Pandemi Covid-19 bisa picu kekerasan dalam berpacaran
Kekerasan yang akan terjadi dilampiaskan melalui perangkat komunikasi secara daring (online).
Pandemi coronavirus baru (Covid-19) berpotensi meningkatkan kekerasan ranah personal, seperti kekerasan dalam berpacaran, selain di rumah tangga. Praktik pun bergeser ke ranah digital (online).
"Iya (kekerasan dalam berpacaran saat pandemi bergeser ke daring)," ucap Komisioner Komisi Nasional (Komnas) Perempuan, Siti Aminah Tardi, saat dihubungi, Jumat (17/4).
Berdasarkan catatan Komnas Perempuan 2020, kekerasan seksual ranah personal dengan pelaku pacar mencapai 1.320 kasus.
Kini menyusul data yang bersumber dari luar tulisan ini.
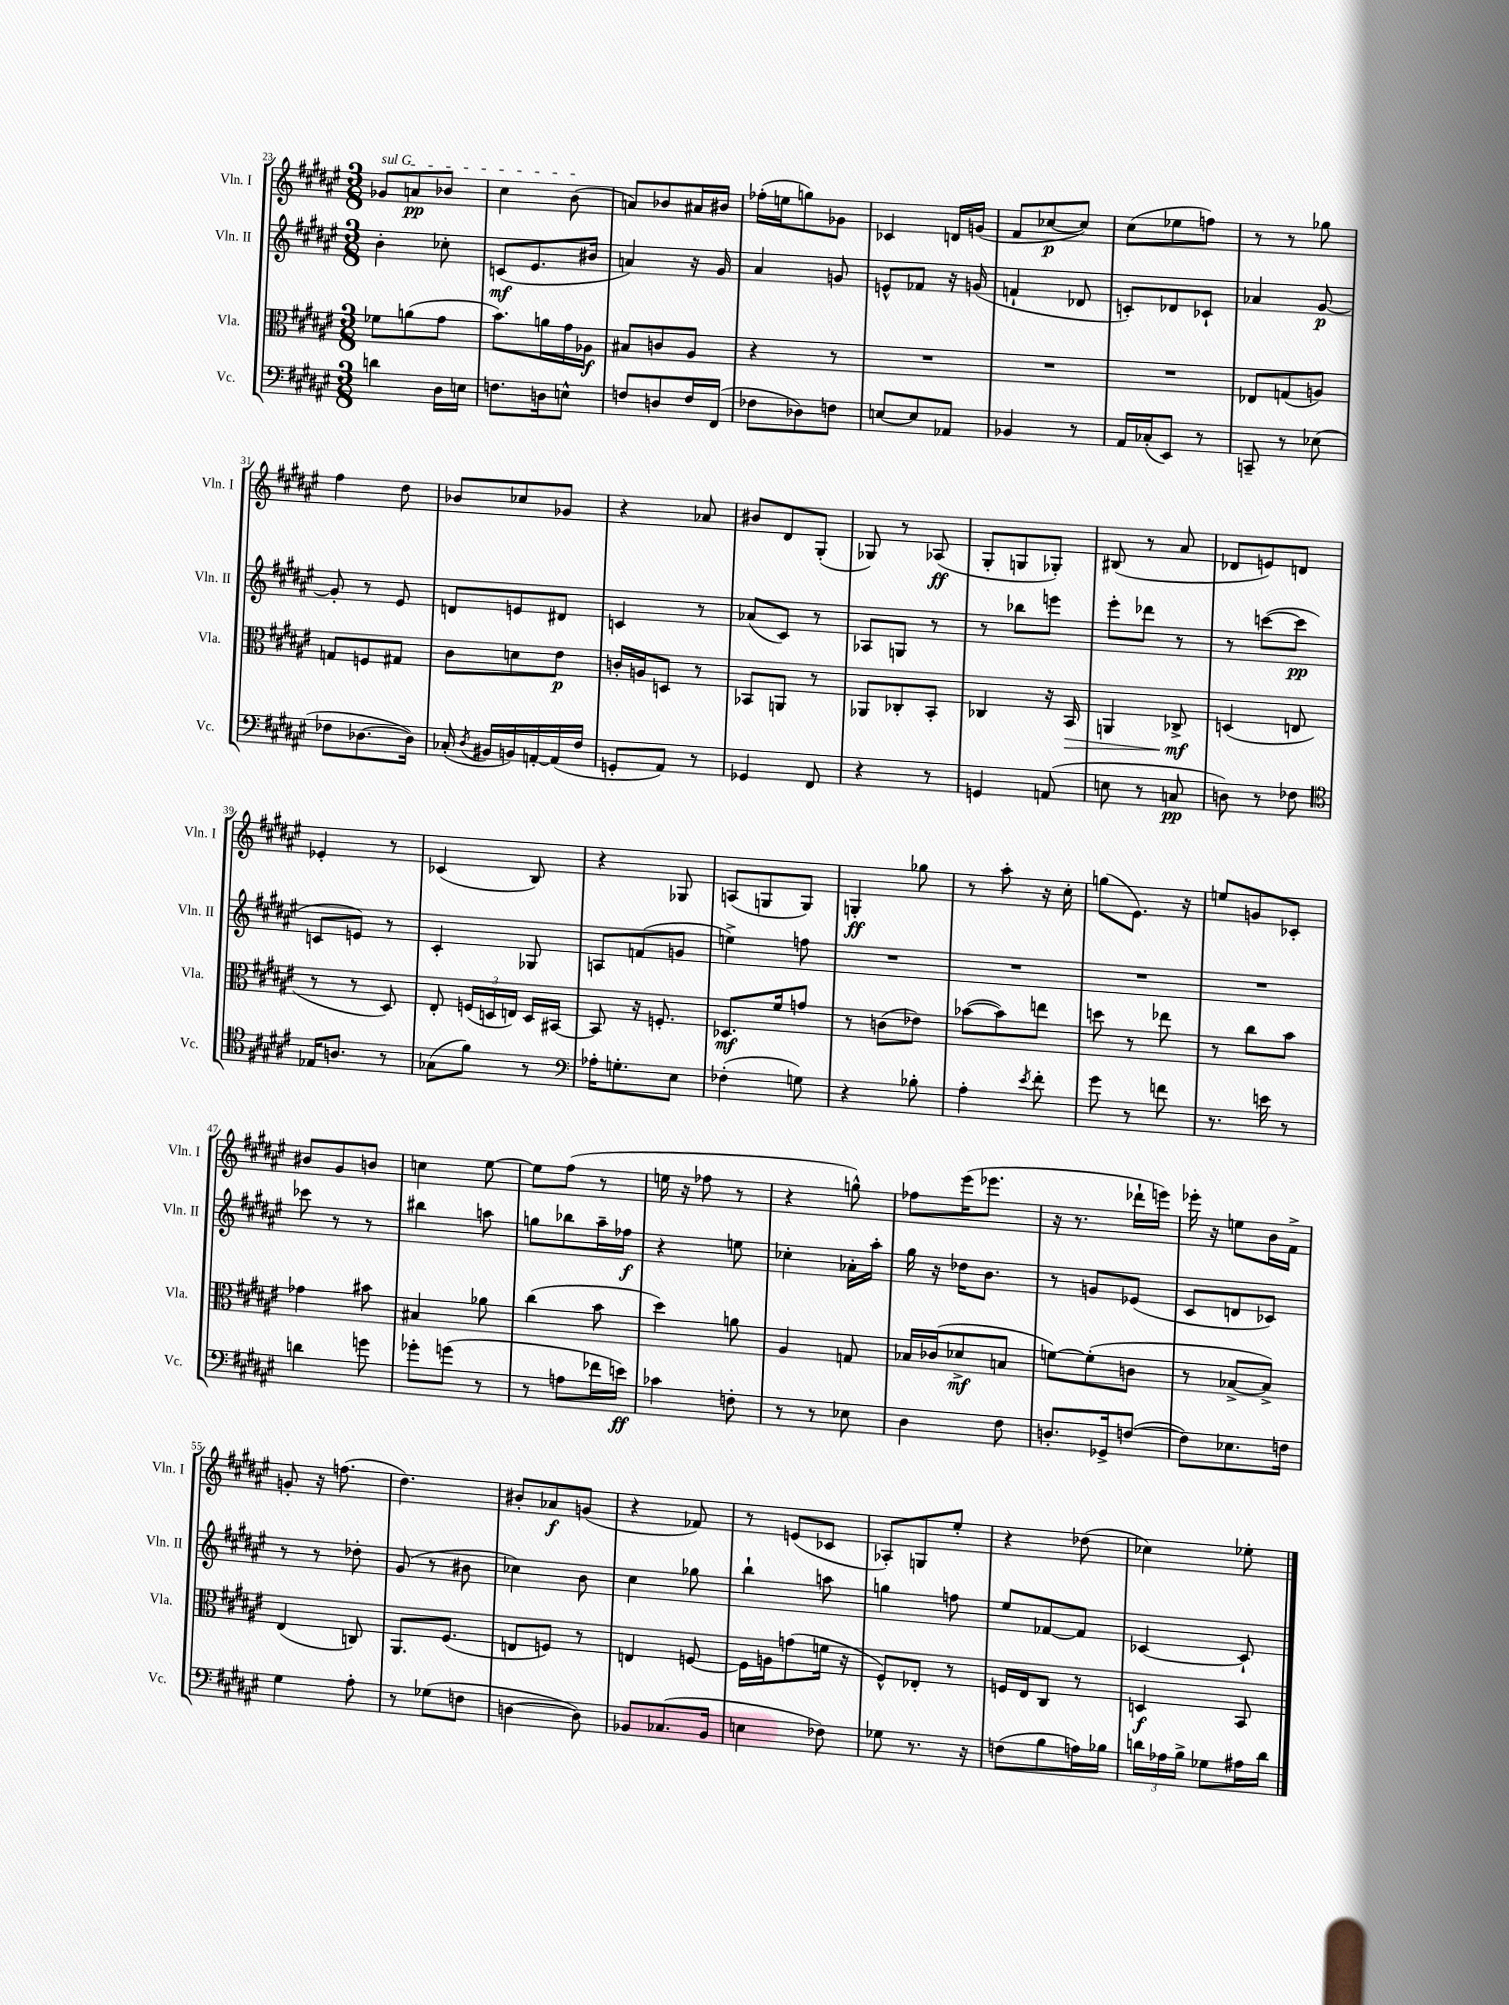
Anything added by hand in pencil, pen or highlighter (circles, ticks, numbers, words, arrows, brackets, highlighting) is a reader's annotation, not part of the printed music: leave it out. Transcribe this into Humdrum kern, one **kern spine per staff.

**kern	**kern	**kern	**kern
*staff4	*staff3	*staff2	*staff1
*clefF4	*clefC3	*clefG2	*clefG2
*k[f#c#g#d#a#e#]	*k[f#c#g#d#a#e#]	*k[f#c#g#d#a#e#]	*k[f#c#g#d#a#e#]
*M3/8	*M3/8	*M3/8	*M3/8
4d	8f-	4b'	8g-
.	(8a	.	8a
16D#	8g#	8cc-'	8b-
16E	.	.	.
=	=	=	=
8.F	8.b)	(8c	4cc#
.	.	8.e#	.
16D	16a	.	.
8E^^	16g#	.	(8b
.	16A-	16b#	.
=	=	=	=
8F	8B#	4a)	8a)
8D	8c	.	8b-
16F	8A#	16r	16a#
(16FF#	.	16g#	16b#
=	=	=	=
8F-	4r	4a#	(16ff-'
.	.	.	16ee
8D-)	.	.	8gg)
8F	8r	8g	8g-
=	=	=	=
[8E	4.r	8e^^	4c-
8E]	.	8f-	.
8AA-	.	16r	16d
.	.	(16g	(16g
=	=	=	=
4BB-	4.r	4f`	8f#
.	.	.	[8cc-
8r	.	8d-	8cc-])
=	=	=	=
16AA#	4.r	8c')	(8cc#
(16C-'	.	.	.
8EE#)	.	8d-	8ee-
8r	.	8c-`	8ff)
=	=	=	=
8CC~	8E-	4a-	8r
8r	(8G	.	8r
(8E-	8A)	[8g#	8gg-
=	=	=	=
8F-	8G	8g#']	4ff#
[8.D-	8F	8r	.
.	8G#	8e#	8dd#
16D-])	.	.	.
=	=	=	=
(16C-'	8c#	8d	8b-
8qD#	.	.	.
16BB#	.	.	.
16BB)	8d	8e	8cc-
[16AA'	.	.	.
(16AA]	8e#	8d#	8g-
16F#	.	.	.
=	=	=	=
8GG'	16c'	4c	4r
.	16A	.	.
8AA#)	8D	.	.
8r	8r	8r	8a-
=	=	=	=
4GG-	8BB-	(8a-	8b#
.	8AA	8c#)	8d#
8FF#	8r	8r	(8G#'
=	=	=	=
4r	8AA-	8A-	8G-)
.	8C-'	8G	8r
8r	8BB'	8r	(8A-
=	=	=	=
4GG	4C-	8r	8G#'
.	.	8bb-	8G
(8AA	16r	8eee	8G-')
.	16BB	.	.
=	=	=	=
8E	4AA	8eee#'	(8B#
8r	.	8ddd-	8r
8C	8C-^	8r	8a#
=	=	=	=
8D)	(4D	8r	8d-
8r	.	([8ccc	8e)
8F-	8E	8ccc]	8d
=	=	=	=
*clefC4	*	*	*
16E-	8r	8c	4e-'
8.A	.	.	.
.	8r	8e)	.
8r	8D#)	8r	8r
=	=	=	=
(8G-	8E#'	4c#'	(4c-
8f#)	(24F	.	.
.	24D	.	.
.	24E)	.	.
8r	16D	8G-	8B)
.	[16BB#	.	.
=	=	=	=
*clefF4	*	*	*
16A-'	8BB#]	8A	4r
8.G'	.	.	.
.	16r	(8f	.
.	8.F'	.	.
8E#	.	8g	8G-
=	=	=	=
(4F-'	8.D-	4ee^)	(8A
.	.	.	8G
.	16f#	.	.
8G)	8g	8ff	8G)
=	=	=	=
4r	8r	4.r	4G'
.	(8c	.	.
8B-'	8e-)	.	8gg-
=	=	=	=
4A#'	([8b-	4.r	8r
.	8b-])	.	8aa#'
8qe#	.	.	.
8f#'	8ee	.	16r
.	.	.	16cc#'
=	=	=	=
8g#	8dd	4.r	(8gg
8r	8r	.	8.e#)
8f	8ee-	.	.
.	.	.	16r
=	=	=	=
8.r	8r	4.r	8ee
.	8cc#	.	8g
16e	.	.	.
8r	8b	.	8c-'
=	=	=	=
4d	4g-	8ccc-	8b#
.	.	8r	8g#
8g	8b#	8r	8b
=	=	=	=
8g-'	4B#	4bb#	4cc
(8g	.	.	.
8r	8a-	8aa	[8ee#
=	=	=	=
8r	(4cc#	8gg	8ee#]
8A	.	8bb-	(8ff#
16f-	8b	16aa#~	8r
16e)	.	16ff-	.
=	=	=	=
4c-	4dd#)	4r	16ee
.	.	.	16r
.	.	.	8ff-
8F'	8a	8ee	8r
=	=	=	=
8r	4A#	4cc-'	4r
8r	.	.	.
8E-	8G	16a-'	8gg^^)
.	.	16aa#'	.
=	=	=	=
4D#	16B-	16gg#	8ff-
.	(16c-	16r	.
.	8d-^	16dd-	(16eee#
.	.	8.b	8.eee-
8F#	8B	.	.
=	=	=	=
8.D'	[8f)	8r	16r
.	.	.	8.r
.	(8f']	8g	.
16GG-^	.	.	.
([8F	8c	(8e-	16ddd-`
.	.	.	16eee)
=	=	=	=
8F])	8r	8c#	16eee-'
.	.	.	16r
8.E-	[8B-^	8d	8ee
.	8B-^])	8c-)	16b
16F	.	.	16f#^
=	=	=	=
4G#	(4E#	8r	8g'
.	.	8r	16r
.	.	.	(8.ff
8A#'	8C)	8dd-'	.
=	=	=	=
8r	8.AA#	(8g#	4.dd#)
(8G-	.	8r	.
.	(8.F#	.	.
8F	.	8b#	.
=	=	=	=
[4D	8E	4cc-)	8b#'
.	8F)	.	8a-
8D])	8r	8b	(8g
=	=	=	=
8BB-	4E	4cc#	4r
(8.C-	.	.	.
.	[8F	8gg-	8f-)
16BB-	.	.	.
=	=	=	=
4E	16F]	4bb`	8r
.	16A	.	.
.	(8g	.	(8e
8F-)	16f	8aa	8c-
.	16r	.	.
=	=	=	=
8G-	8F#^^)	4gg	8A-')
8.r	8E-'	.	8G
.	8r	8ff	8ee#'
16r	.	.	.
=	=	=	=
(8F	16F	8ee#	4r
.	16E#	.	.
8B	8C#	[8f-	.
16A)	8r	8f-]	(8dd-
16B-	.	.	.
=	=	=	=
24d	4D	[4c-	4cc-)
24A-	.	.	.
24B^	.	.	.
8G-	.	.	.
16A#	8BB	8c-`]	8ee-'
16d	.	.	.
==	==	==	==
*-	*-	*-	*-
Dua kali lebih banyak daripada ayah kandung (618 kasus).
Hingga saat ini, kekerasan gender berbasis siber menjadi kasus terbanyak. Terjadi 199 kasus pada Februari dan 207 kasus pada bulan lalu.
Pemicunya, relasi laki-laki dan perempuan timpang. Dalam sistem sosial di Indonesia, laki-laki dididik mengekspresikan perasaannya secara maskulin. Misalnya, mengontrol pasangannya atau memaksa melakukan aktivitas seksual.
Sedangkan perempuan, terbebani standar moralitas terkait kesucian atau keperawanan. Kondisi tersebut dimanfaatkan laki-laki untuk memaksa kekasihnya bersedia melakukan seks.
"Misalkan, dengan ancaman akan diberitahukan ke orang tua, ke sekolah, atau di unggah di media sosial," kata Siti mencontohkan.
"Teknologi informasi digunakan untuk melakukan kekerasan. Maka, kemudian muncul pelecehan seksual online, revenge porn," imbuh dia.
Pernyataan tersebut diamini psikolog klinis sekaligus Direktur Yayasan Pulih, Nirmala Ika. Dirinya berpendapat, pandemi Covid-19 turut menyebabkan kekerasan terhadap perempuan.
Secara umum, terangnya, dorongan seksual laki-laki muncul setelah akil balig. Namun, pendidikan Indonesia cenderung untuk menyalahkan dan menahannya, dibandingkan mengelola dengan baik.
Laki-laki yang terbiasa melakukan aktivitas seksual dengan pacarnya akan sukar mengendalikan hasratnya saat pandemi Covid-19. Pangkalnya, krisis kesehatan mendorong masyarakat beraktivitas di rumah.
Kala dorongan seksual yang muncul tak bisa dikelola dengan baik, bakal memacu adrenalin. Pun berujung kekerasan siber. "Dengan video call, telepon. Semua bisa tetap terjadi. Akhirnya bisa bablas," ujarnya pada kesempatan terpisah.
Nirmala mengingatkan, situasi kacau dan serba tidak pasti karena pandemi Covid-19 juga membuat orang semakin cemas. Sehingga, pengelolaan emosinya buruk dan akan kian mudah menyalahkan pasangannya.